- Try it
Give the text read from every item below as a single numbered list, one line per entry, with blank lines left out. Leave the pictures out of the answer.

- Listed records
□ □ □ □
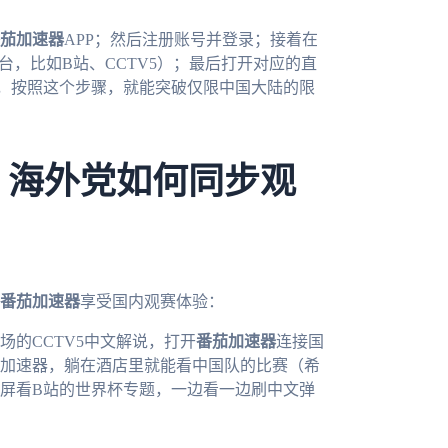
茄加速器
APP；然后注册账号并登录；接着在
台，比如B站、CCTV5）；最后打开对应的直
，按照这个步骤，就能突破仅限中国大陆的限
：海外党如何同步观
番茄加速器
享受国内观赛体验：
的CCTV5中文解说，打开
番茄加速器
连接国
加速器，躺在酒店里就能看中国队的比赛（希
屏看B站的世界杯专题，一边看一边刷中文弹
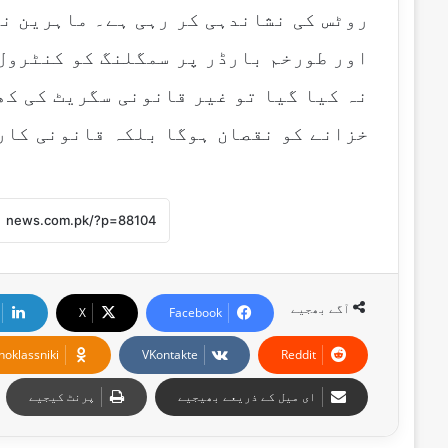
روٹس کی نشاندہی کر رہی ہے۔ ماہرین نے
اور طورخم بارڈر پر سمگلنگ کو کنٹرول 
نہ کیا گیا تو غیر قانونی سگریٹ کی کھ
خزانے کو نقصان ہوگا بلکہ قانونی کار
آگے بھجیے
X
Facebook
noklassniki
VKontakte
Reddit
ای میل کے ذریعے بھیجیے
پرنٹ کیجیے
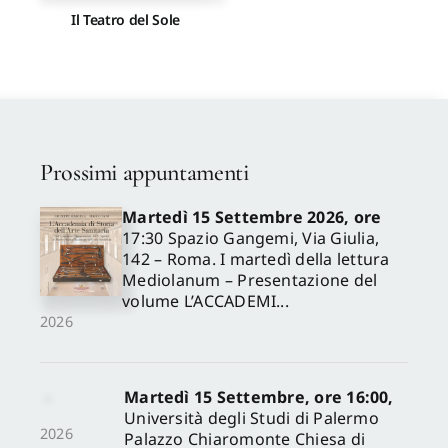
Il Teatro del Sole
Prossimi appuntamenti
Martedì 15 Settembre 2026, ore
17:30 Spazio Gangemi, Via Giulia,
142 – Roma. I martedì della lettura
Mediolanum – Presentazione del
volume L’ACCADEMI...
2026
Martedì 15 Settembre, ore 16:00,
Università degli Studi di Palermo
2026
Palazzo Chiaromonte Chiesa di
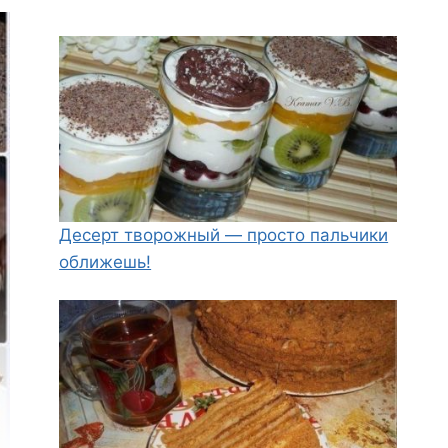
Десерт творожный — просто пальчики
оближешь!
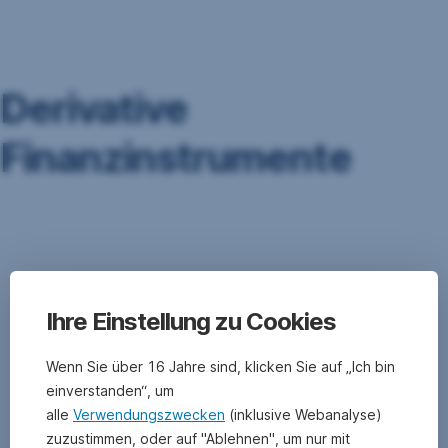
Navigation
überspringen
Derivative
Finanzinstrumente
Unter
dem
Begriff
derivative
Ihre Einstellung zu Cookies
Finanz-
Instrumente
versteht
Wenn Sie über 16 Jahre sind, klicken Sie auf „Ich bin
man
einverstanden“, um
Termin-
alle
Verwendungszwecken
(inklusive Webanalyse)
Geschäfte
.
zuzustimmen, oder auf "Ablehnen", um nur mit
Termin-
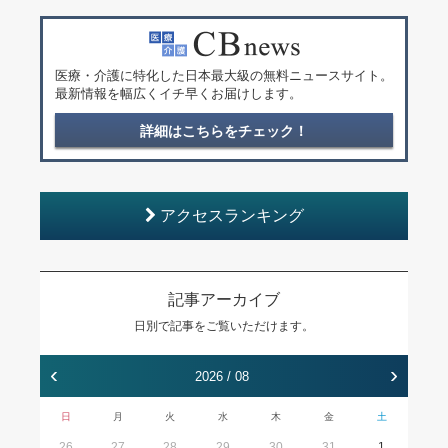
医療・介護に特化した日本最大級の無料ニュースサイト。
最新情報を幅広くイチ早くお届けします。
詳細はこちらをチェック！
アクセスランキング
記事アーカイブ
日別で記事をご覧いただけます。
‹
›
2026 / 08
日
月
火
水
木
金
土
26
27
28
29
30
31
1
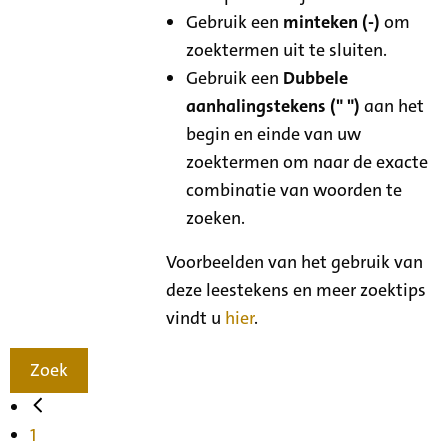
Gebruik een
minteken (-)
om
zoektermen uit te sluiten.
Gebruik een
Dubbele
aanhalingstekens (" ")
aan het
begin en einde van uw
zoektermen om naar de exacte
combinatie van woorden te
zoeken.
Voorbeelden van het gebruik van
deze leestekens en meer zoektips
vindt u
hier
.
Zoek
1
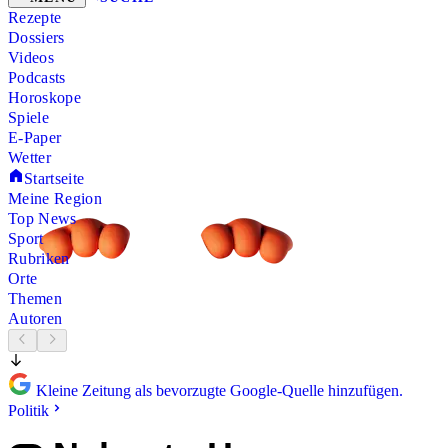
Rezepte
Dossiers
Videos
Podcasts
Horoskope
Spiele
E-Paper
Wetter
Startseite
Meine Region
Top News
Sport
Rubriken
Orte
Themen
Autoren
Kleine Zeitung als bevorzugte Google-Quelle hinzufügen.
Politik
□ □ □ □
- Problem solution
1. 茄加速器
2. APP；然后注册账号并登录；接着在
3. 台，比如B站、CCTV5）；最后打开对应的直
4. ，按照这个步骤，就能突破仅限中国大陆的限
5. ：海外党如何同步观
6. 番茄加速器
7. 享受国内观赛体验：
8. 的CCTV5中文解说，打开
9. 番茄加速器
10. 连接国
11. 加速器，躺在酒店里就能看中国队的比赛（希
12. 屏看B站的世界杯专题，一边看一边刷中文弹
13. روٹس کی نشاندہی کر رہی ہے۔ ماہرین نے
14. اور طورخم بارڈر پر سمگلنگ کو کنٹرول 
15. نہ کیا گیا تو غیر قانونی سگریٹ کی کھ
16. خزانے کو نقصان ہوگا بلکہ قانونی کار
17. آگے بھجیے
18. X
19. Facebook
20. noklassniki
21. VKontakte
22. Reddit
23. ای میل کے ذریعے بھیجیے
24. پرنٹ کیجیے
25. Il Teatro del Sole
26. Prossimi appuntamenti
27. Martedì 15 Settembre 2026, ore
28. 17:30 Spazio Gangemi, Via Giulia,
29. 142 – Roma. I martedì della lettura
30. Mediolanum – Presentazione del
31. volume L’ACCADEMI...
32. 2026
33. Martedì 15 Settembre, ore 16:00,
34. Università degli Studi di Palermo
35. 2026
36. Palazzo Chiaromonte Chiesa di
37. Десерт творожный — просто пальчики
38. оближешь!
39. Navigation
40. überspringen
41. Derivative
42. Finanzinstrumente
43. Unter
44. dem
45. Begriff
46. derivative
47. Ihre Einstellung zu Cookies
48. Finanz-
49. Instrumente
50. versteht
51. Wenn Sie über 16 Jahre sind, klicken Sie auf „Ich bin
52. man
53. einverstanden“, um
54. Termin-
55. alle
56. Verwendungszwecken
57. (inklusive Webanalyse)
58. Geschäfte
59. .
60. zuzustimmen, oder auf "Ablehnen", um nur mit
61. Termin-
62. 医療・介護に特化した日本最大級の無料ニュースサイト。
63. 最新情報を幅広くイチ早くお届けします。
64. 詳細はこちらをチェック！
65. アクセスランキング
66. 記事アーカイブ
67. 日別で記事をご覧いただけます。
68. ‹
69. ›
70. 2026 / 08
71. 日
72. 月
73. 火
74. 水
75. 木
76. 金
77. 土
78. 26
79. 27
80. 28
81. 29
82. 30
83. 31
84. 1
85. Gebruik een
86. minteken (-)
87. om
88. zoektermen uit te sluiten.
89. Gebruik een
90. Dubbele
91. aanhalingstekens (" ")
92. aan het
93. begin en einde van uw
94. zoektermen om naar de exacte
95. combinatie van woorden te
96. zoeken.
97. Voorbeelden van het gebruik van
98. deze leestekens en meer zoektips
99. vindt u
100. hier
101. .
102. Zoek
103. 1
104. Rezepte
105. Dossiers
106. Videos
107. Podcasts
108. Horoskope
109. Spiele
110. E-Paper
111. Wetter
112. Startseite
113. Meine Region
114. Top News
115. Sport
116. Rubriken
117. Orte
118. Themen
119. Autoren
120. Kleine Zeitung als bevorzugte Google-Quelle hinzufügen.
121. Politik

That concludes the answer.